Entrepreneurs have the capacity to add value to the economy and the community. Business lawyers—including business finance lawyers—want to help entrepreneurs achieve their objectives. Despite incentives to a symbiotic relationship, however, entrepreneurs and business finance lawyers are not always the best of friends. This Article offers several approaches to bridging this gap between entrepreneurs and business finance lawyers.

My hope in writing this article was to infuse some energy into conversations about the role of business finance and business finance lawyers in the start-up and small business environment.  Too many principals of emergent businesses with whom I interact think that business entity choice and formation are divorced–wholly or in major part–from finance.  Of course, governance and tax matters (as well as, e.g., intellectual property and employment law concerns) are key.  But my personal view is that entrepreneurs and promoters of new businesses should map out their plan for financing firms from the start and take that plan into account in choosing the form of legal entity for those businesses.  I may be fighting an uphill battle on this (for a variety of reasons, mostly relating to the limited resource environment in which start-ups and small businesses exist), but I hope the article gives both clients and lawyers in this space something to consider, at the very least.

The more I read about social enterprise entities, the less I like about them.  In 2014, my colleague Elaine Wilson and I wrote March of the Benefit Corporation: So Why Bother? Isn’t the Business Judgment Rule Alive and Well?  We observed:

Regardless of jurisdiction, there may be value in having an entity that plainly states the entity’s benefit purpose, but in most instances, it does not seem necessary (and is perhaps even redundant). Furthermore, the existence of the benefit corporation opens the door to further scrutiny of the decisions of corporate directors who take into account public benefit as part of their business planning, which erodes director primacy, which limits director options, which can, ultimately, harm businesses by stifling innovation and creativity.  In other words, this raises the question: does the existence of the benefit corporation as an alternative entity mean that traditional business corporations will be held to an even stricter, profit-maximization standard?

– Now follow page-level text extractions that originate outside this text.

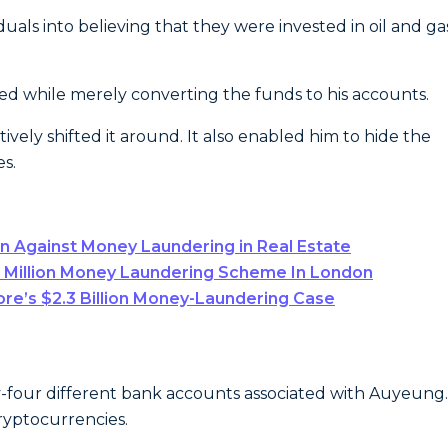
ls into believing that they were invested in oil and ga
ed while merely converting the funds to his accounts.
vely shifted it around. It also enabled him to hide the
es.
 Against Money Laundering in Real Estate
5 Million Money Laundering Scheme In London
re’s $2.3 Billion Money-Laundering Case
-four different bank accounts associated with Auyeung.
cryptocurrencies.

I am more firmly convinced this is the path we are on.  The emergence of social enterprise enabling statutes and the demise of director primacy threaten to greatly, and gravely, limit the scope of business decisions directors can make for traditional for-profit entities, threatening both social responsibility and economic growth. Recent Delaware cases, as well as other writings from Delaware judges, suggest that shareholder wealth maximization has become a more singular and narrow obligation of for-profit entities, and that other types of entities (such as non profits or benefit corporations) are the only proper entity forms for companies seeking to pursue paths beyond pure, and blatant, profit seeking. Now that many states have alternative social enterprise entity structures, there is an increased risk that traditional entities will be viewed (by both courts and directors) as pure profit vehicles, eliminating directors’ ability to make choices with the public benefit in mind, even where the public benefit is also good for business (at least in the long term). Narrowing directors’ decision making in this way limits the options for innovation, building goodwill, and maintaining an engaged workforce, to the detriment of employees, society, and, yes, shareholders. 

I know there are some who believe that I see the sky falling when it’s just a little rain. Perhaps. I would certainly concede that the problems I see can be addressed through law, if necessary.  I am just not a big fan of passing some more laws and regulations, so we can pass more laws to fix the things we added.  My view of entity purpose remains committed to the principle of director primacy.  Directors are obligated to run the entity for the benefit of the shareholders, but, absent fraud, illegality, or self-dealing, the directors decide what actions are for the benefit of shareholders. Period, full stop.